The setting. The Seahawks train at their year-round facility in Renton, where the state-of-the-art complex is bordered to the west by picturesque Lake Washington. On Thursday morning, boats bobbed offshore, a bald eagle watched from the top of a light stand, Blue Angel jets roared across the sky, fans soaked up sun from a nearby grass knoll, and the scent of chicken and steak on the grill filled the air. It was enough to make Lombardi and Brown roll over in their graves.

• The Seahawks had only two sacks in their final five games, and it remains unclear how they're going to pressure opposing quarterbacks this year. Their top three ends from last season are gone -- Patrick Kerney to retirement, Darryl Tapp in a trade and Cory Redding in free agency -- and linebacker Aaron Curry, the team's top pick in 2009, has rush ability but admits he favors playing over the tight end. Beyond him, there isn't much. End Chris Clemons had eight sacks two years ago with Oakland, but managed just seven total the past two seasons with Philadelphia. Linebacker Leroy Hill showed promise as a rookie in 2005 with 7.5 sacks, but has had a total of seven in the four seasons since and might be released or traded before the season.

• Cornerback Marcus Trufant is turning heads. Slowed in 2009 by a back injury that cost him much of training camp and forced him onto the PUP list to start the year, he is healthy and making plays. Houshmandzadeh says he hasn't seen Trufant this quick and explosive in two years. That's a good sign for a defense that allowed the third-most passing yards in the league last season.

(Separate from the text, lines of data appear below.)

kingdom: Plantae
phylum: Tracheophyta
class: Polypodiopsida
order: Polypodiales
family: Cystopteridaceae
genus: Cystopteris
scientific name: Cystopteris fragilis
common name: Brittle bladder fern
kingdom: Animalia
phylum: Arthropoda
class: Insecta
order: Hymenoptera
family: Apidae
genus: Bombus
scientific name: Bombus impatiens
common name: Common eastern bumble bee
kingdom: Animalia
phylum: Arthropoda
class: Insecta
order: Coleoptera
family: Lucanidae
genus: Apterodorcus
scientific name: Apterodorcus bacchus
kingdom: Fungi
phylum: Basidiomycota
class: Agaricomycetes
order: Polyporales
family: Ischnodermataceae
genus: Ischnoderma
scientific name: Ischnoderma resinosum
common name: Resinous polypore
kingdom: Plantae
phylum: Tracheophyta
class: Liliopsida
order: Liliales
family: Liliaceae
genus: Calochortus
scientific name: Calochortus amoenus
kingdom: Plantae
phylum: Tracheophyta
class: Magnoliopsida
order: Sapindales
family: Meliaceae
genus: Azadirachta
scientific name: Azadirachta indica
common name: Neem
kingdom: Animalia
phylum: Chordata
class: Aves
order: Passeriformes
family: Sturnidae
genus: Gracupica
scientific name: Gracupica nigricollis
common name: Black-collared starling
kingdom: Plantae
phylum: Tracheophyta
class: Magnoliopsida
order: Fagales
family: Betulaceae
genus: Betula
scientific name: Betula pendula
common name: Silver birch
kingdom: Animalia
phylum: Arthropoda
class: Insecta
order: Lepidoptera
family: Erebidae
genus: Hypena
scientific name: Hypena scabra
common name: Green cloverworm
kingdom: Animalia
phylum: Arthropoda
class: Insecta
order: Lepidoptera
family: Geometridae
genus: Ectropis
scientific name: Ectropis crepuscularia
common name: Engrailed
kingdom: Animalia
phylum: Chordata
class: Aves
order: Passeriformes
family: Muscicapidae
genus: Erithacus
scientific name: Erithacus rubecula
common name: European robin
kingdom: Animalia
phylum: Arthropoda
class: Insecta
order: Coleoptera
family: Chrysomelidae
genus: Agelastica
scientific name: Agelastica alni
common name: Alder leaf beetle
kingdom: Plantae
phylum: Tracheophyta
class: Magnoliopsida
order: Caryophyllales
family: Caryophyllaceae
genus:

• The OL was a problem last year because of age and injury. Carroll's most important hire arguably was respected line coach Alex Gibbs, whose zone-blocking scheme has succeeded most everyplace it has been. Still, you need players. Signing top draft pick Okung was big, and newcomer left guard Ben Hamilton previously played under Gibbs. The group has its work cut out; Seattle ranked 26th in rushing last season, averaging just 97.9 yards a game.

• Practice isn't like being in a club, but close. Tatupu says he has caught himself tapping his foot during lulls, and Forsett says the beat keeps the intensity up. "I like it," he says. "It's kind of like we're performing. Just like before a game when music is playing. You've got to get ready. It's like we're simulating that."